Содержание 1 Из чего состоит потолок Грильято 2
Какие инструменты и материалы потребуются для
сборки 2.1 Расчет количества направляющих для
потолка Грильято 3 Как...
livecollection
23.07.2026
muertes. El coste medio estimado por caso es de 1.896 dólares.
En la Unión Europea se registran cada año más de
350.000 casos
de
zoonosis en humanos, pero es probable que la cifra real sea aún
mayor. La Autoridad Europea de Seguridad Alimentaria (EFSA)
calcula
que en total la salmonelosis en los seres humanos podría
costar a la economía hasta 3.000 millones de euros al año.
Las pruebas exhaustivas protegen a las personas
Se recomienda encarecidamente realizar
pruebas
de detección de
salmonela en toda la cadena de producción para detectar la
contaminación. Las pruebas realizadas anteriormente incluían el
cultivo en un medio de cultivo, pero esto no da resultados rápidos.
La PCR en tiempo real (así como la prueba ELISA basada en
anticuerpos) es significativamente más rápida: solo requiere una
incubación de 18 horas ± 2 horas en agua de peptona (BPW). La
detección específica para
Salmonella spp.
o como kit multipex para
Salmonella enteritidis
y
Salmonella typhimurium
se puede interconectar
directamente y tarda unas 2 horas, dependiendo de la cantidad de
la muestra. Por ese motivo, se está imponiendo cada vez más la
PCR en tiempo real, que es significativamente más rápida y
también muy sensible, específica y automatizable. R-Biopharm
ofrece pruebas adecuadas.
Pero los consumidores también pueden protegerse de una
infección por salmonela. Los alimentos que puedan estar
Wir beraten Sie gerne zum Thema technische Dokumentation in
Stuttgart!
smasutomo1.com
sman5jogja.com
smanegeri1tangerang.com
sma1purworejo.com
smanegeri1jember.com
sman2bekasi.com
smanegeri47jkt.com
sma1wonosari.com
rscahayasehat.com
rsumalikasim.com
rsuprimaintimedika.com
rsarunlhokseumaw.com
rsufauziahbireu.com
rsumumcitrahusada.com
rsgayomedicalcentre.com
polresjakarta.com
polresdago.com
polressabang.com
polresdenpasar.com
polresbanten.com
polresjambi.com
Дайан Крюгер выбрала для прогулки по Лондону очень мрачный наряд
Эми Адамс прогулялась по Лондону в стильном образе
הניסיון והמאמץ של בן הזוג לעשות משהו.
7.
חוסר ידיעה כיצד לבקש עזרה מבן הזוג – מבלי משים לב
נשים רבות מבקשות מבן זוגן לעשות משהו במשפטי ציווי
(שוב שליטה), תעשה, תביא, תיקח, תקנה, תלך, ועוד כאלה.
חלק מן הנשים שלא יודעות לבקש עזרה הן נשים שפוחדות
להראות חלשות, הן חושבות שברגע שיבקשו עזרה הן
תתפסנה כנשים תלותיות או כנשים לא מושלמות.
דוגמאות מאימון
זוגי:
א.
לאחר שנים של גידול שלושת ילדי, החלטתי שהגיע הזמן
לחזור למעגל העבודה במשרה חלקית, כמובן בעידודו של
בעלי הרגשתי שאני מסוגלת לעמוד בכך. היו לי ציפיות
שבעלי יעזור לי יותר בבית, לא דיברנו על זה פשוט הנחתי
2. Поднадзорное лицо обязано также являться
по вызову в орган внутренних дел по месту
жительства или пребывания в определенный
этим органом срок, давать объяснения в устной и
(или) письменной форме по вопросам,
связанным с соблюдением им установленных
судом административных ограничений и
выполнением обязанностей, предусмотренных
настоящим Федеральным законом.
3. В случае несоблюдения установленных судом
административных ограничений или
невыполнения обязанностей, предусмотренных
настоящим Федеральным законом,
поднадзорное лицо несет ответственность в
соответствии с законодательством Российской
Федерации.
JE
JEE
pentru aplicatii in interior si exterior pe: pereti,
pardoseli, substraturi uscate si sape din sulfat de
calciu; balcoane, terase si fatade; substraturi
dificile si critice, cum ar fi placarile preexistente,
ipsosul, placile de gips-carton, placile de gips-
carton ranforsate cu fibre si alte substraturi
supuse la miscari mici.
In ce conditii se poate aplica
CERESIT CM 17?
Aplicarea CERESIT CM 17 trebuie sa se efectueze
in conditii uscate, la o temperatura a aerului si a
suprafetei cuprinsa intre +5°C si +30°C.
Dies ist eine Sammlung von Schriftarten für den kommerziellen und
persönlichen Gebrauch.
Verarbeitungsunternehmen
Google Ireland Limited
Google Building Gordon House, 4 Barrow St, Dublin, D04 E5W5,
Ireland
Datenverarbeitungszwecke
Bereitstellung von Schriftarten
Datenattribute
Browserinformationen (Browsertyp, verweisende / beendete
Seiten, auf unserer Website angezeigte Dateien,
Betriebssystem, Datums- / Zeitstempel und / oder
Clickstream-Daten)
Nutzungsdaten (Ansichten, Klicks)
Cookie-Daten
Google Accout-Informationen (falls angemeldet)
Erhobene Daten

____________________

(Written task): The answer must be every line from the records above that contains the word "CERESIT", copied in full.

(Solution to this problem):
CERESIT CM 17?
Aplicarea CERESIT CM 17 trebuie sa se efectueze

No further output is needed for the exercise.